Persistence of T-cell clones in psoriatic lesions

Abstract

Background: We previously demonstrated a clonal dominance in the V beta 13.1 messages isolated from the lesional CD8+ T cells of psoriasis vulgaris, which suggested an interaction of V beta 13.1+ CD8+ T cells with skin antigens.

Objectives: To determine whether the clonality observed accurately reflected a clonal population of infiltrating T cells or was skewed by an overabundance of messages from a small number of cells, and to extend our study of V beta gene usage by lesional CD8+ T cells to 9 new patients.

Design: Case study.

Setting: Patients were enrolled at the Psoriasis Research Institute in Palo Alto, Calif, and samples were analyzed at The Immune Response Corporation in Carlsbad, Calif.
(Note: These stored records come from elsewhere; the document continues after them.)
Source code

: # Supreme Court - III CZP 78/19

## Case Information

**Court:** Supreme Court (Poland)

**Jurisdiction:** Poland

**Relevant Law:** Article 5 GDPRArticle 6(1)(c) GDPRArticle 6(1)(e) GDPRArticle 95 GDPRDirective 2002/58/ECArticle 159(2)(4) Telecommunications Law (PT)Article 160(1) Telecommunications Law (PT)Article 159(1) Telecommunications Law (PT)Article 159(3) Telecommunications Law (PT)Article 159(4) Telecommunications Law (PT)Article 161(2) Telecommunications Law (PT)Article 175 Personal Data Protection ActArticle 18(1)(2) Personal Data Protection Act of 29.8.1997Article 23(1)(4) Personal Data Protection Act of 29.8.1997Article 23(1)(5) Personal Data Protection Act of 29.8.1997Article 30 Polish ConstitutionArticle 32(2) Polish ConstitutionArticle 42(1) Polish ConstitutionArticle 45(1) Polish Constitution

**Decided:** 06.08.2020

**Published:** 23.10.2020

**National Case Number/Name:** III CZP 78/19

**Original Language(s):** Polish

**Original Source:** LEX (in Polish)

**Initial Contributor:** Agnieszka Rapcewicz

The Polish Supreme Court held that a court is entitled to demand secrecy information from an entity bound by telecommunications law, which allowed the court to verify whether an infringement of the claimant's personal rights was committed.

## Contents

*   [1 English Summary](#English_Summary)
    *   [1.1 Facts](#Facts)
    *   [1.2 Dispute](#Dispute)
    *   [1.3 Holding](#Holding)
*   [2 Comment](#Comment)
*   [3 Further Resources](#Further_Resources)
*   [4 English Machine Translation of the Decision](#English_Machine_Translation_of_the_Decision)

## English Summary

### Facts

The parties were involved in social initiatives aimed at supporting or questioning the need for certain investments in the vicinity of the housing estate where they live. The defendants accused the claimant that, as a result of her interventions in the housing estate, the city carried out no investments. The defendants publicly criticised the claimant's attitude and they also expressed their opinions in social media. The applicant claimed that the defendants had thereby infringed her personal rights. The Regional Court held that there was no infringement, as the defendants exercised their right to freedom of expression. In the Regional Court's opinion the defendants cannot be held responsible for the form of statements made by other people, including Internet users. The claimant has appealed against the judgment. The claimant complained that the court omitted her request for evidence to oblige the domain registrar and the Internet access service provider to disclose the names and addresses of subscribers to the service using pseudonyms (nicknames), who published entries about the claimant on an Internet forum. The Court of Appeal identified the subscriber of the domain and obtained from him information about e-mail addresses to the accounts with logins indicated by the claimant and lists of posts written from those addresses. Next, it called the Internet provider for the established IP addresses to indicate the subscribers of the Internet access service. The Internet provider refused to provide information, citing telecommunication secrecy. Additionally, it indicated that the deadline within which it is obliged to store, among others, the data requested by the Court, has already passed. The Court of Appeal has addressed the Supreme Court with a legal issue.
Main outcome measures: For the 2 previous patients, skin samples were sorted directly for V beta 13.1+ T cells, for which the T-cell receptors were sequenced. For the 9 new patients, CD8+ T cells were sorted and their T-cell receptor V beta gene usage measured using semiquantitative polymerase chain reaction with V beta-specific primers.

Results: The directly sorted V beta 13.1+ T cells exhibited clonal dominance in both patients. The dominant V beta 13.1 clone in each patient was the same as that found in the previous 2 biopsy specimens for which CD8+ T cells were sorted. Additionally, in 8 of the 9 new patients examined, we again found a preferential usage of V beta 3 and/or V beta 13.1 genes by the lesional CD8+ T cells.

Conclusions: The clonality, which was found in the V beta messages of the sorted CD8+ T cells, accurately reflects the dominance of these clones in the infiltrating T cells. Moreover, the persistence in the same patient of the same clone for as long as 15 months and the overrepresentation of V beta 3 and/or V beta 13.1 in lesional CD8+ T cells in the new patients examined support the pathogenic role of T cells bearing these V betas.